Document:
Price for overhaul is £100-£300 + VAT depending on the damage to the turbo.
We can arrange a free collection and quote. Repair time is 2-3 days.
A replacement turbo is £600 + VAT.
Please call me on 01924 894171 to discuss.
Best regards
Andy Taylor
AET Turbos
Tel: +44 1924 894171
Fax: +44 1924 890394 andy@aet-turbos.co.uk
It's really strange guys because I'd rather say it's the valve stem seals rather than the turbo, my turbo was dead before I removed it and it used to blow huge blue clouds on every startup, but never in any other conditions....
An RS2 turbo will have slightly more lag but the benefits in torque and HP are so high that you'll soon forget about the extra lag.
Anyway, if you really HATE lag, I'm now working on a special design hybrid turbo (that will be my own mix so to speak) that will use a small K26 turbine that's actually only slightly bigger than the K24 turbine, along with an RS2 compressor, for increased flow and higher boost capabilities, maximum HP should be around 340 HP but with K24-esque spool up and lag (or lack thereof)

Information provided:
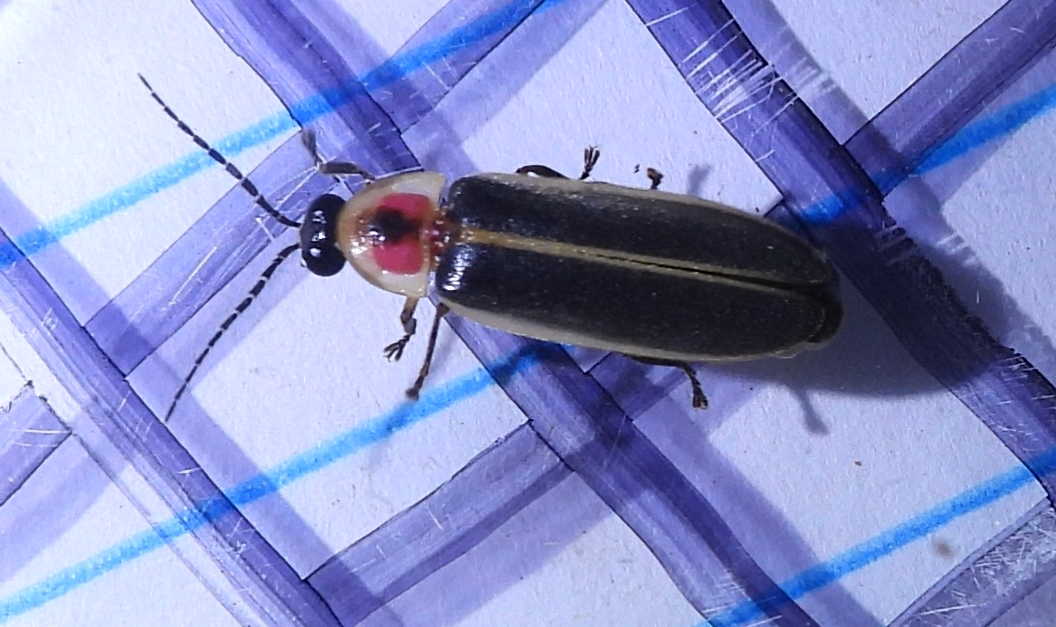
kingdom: Animalia
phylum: Arthropoda
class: Insecta
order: Coleoptera
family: Lampyridae
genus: Photinus
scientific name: Photinus pyralis
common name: Big dipper firefly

Problems and tasks:
**a)** Switch "common name" to "vernacular name" in the records of living things above, keeping every other part of those records unchanged and leaving out the pictures.
**b)** Continue the turbo text after its last sentence.

Answers to the problems:
**a)**
kingdom: Animalia
phylum: Arthropoda
class: Insecta
order: Coleoptera
family: Lampyridae
genus: Photinus
scientific name: Photinus pyralis
vernacular name: Big dipper firefly

**b)**
Stay tuned, same time, same channel
Mihnea
'98 Silver Grey 2.7T S4, dual 2.75" turbo back exhaust with no cats, FMIC, BIG injectors, 10 Bar motorsport fuel pump, modded RS4 turbos, tubular exhaust manifolds, custom intakes, RS4 MAF, Bilstein PSS9, H&R ARBs, 19" BBS CH, custom remap, 511 BHP/505ft-lbs
Good to see QS are once agian keeping to cost of running and S2 nice and high!!
Anyone know why the turbo has gone after 55k? Could it be that the CATs were going and this caused some damage which is now apparent wih the drop in back pressure?
I have a good friend who has just rebuilt and e-type and has taken the head of his Prelufde before now and I'm always willing to learn - how easy is turbo removal?
Can it be done easily once you have renoved the intake pipes ane other stuff out of the way? Also what parts do i need to replace it - gaskets, oil feed pipes bolts etc. Torque settings?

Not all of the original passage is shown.